# Passport expiration for FM3



## circle110 (Jul 20, 2009)

The time has come for me to look at getting an FM3 (I know the name is now no-inmigrante but FM3 is easier to type!) instead of using an FMM.

As I looked at the FM3 requirements on different sites, I found on one site that it is a requirement that your passport be valid for 6 months past the end of the duration of the visa. I didn't see that anywhere else. Does anyone know if that is indeed the case?

I hope not because mine expires in September of this year! I had planned to renew in the US in August when I spend 6 weeks in the country. Maybe I'll have to wait until I renew my passport to apply for the FM3?


----------



## RVGRINGO (May 16, 2007)

I think it is a requirement, but I don't know if it is universally enforced. However, you can renew your passport at the US Consulate earlier, if that is convenient. See their website for requirements for online forms and how to pay.


----------



## sparks (Jun 17, 2007)

I renewed my passport in Vallarta but not sure how much time leeway they'll give you ... they certainly must be familar with the Mexican visa system


----------



## makaloco (Mar 26, 2009)

I have a similar issue: my passport expires in December and my FM2 renewal is in November. The consulate (ours is Cabo San Lucas) is familiar with the Mexican requirement and said I could renew my passport well in advance. They even said "now" several months ago when I asked. I'm procrastinating because it's three hours each way to CSL and I have to go twice. :-(


----------



## RVGRINGO (May 16, 2007)

It would seem that "procrastination" might lead to having to leave the country, renew your passport, return on an FMM and start the FM3 process all over again, perhaps with fines for failure to renew on time. That's probably why the Consulate suggested, "now".


----------



## makaloco (Mar 26, 2009)

Sorry, I didn't express that clearly. The consulate didn't suggest that I renew my passport "now" (last summer, more than a year in advance of its expiration), they only indicated that I *could* do it that early if I wished. Meaning that the OP could probably renew his passport here in Mexico and apply for his FM3 without having to wait until after his August trip to the US.

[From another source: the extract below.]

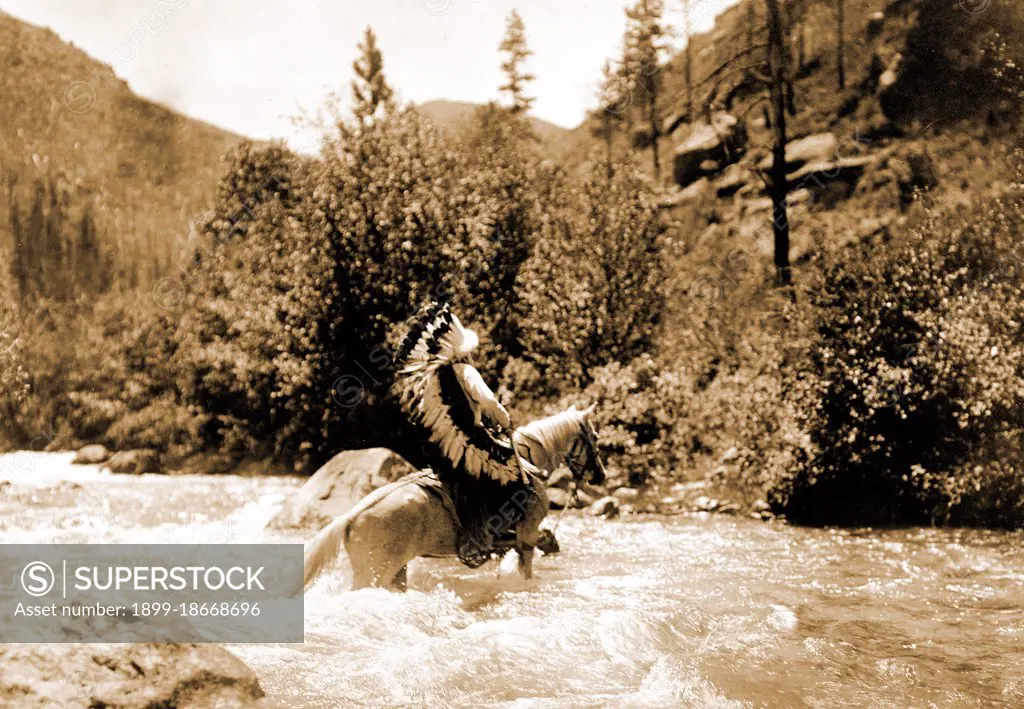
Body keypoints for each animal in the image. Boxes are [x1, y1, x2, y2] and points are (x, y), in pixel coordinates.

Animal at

I definitely won't procrastinate long enough to jeopardize my FM2 renewal!


----------



## circle110 (Jul 20, 2009)

Thanks Makaloco, that appears to be my best course of action. Especially since I may have the need of leaving the country for a week via air in 2 months and would have to leave my car here against the law if I don´t have a resident visa by that time.

That brings me to another question. I entered Mexico 3 days ago on an FMM and got the temporary permit for my car. Once I get my FM3, will that permit automatically change to match my visa, or will I have to do something to modify my car permit´s status?


----------



## RVGRINGO (May 16, 2007)

You won't have to do a thing. In spite of the 'expiration date' on your car permit, it will remain valid so long as you maintain continuously valid immigration status. Changing from FMM to another status satisfies that requirement.


----------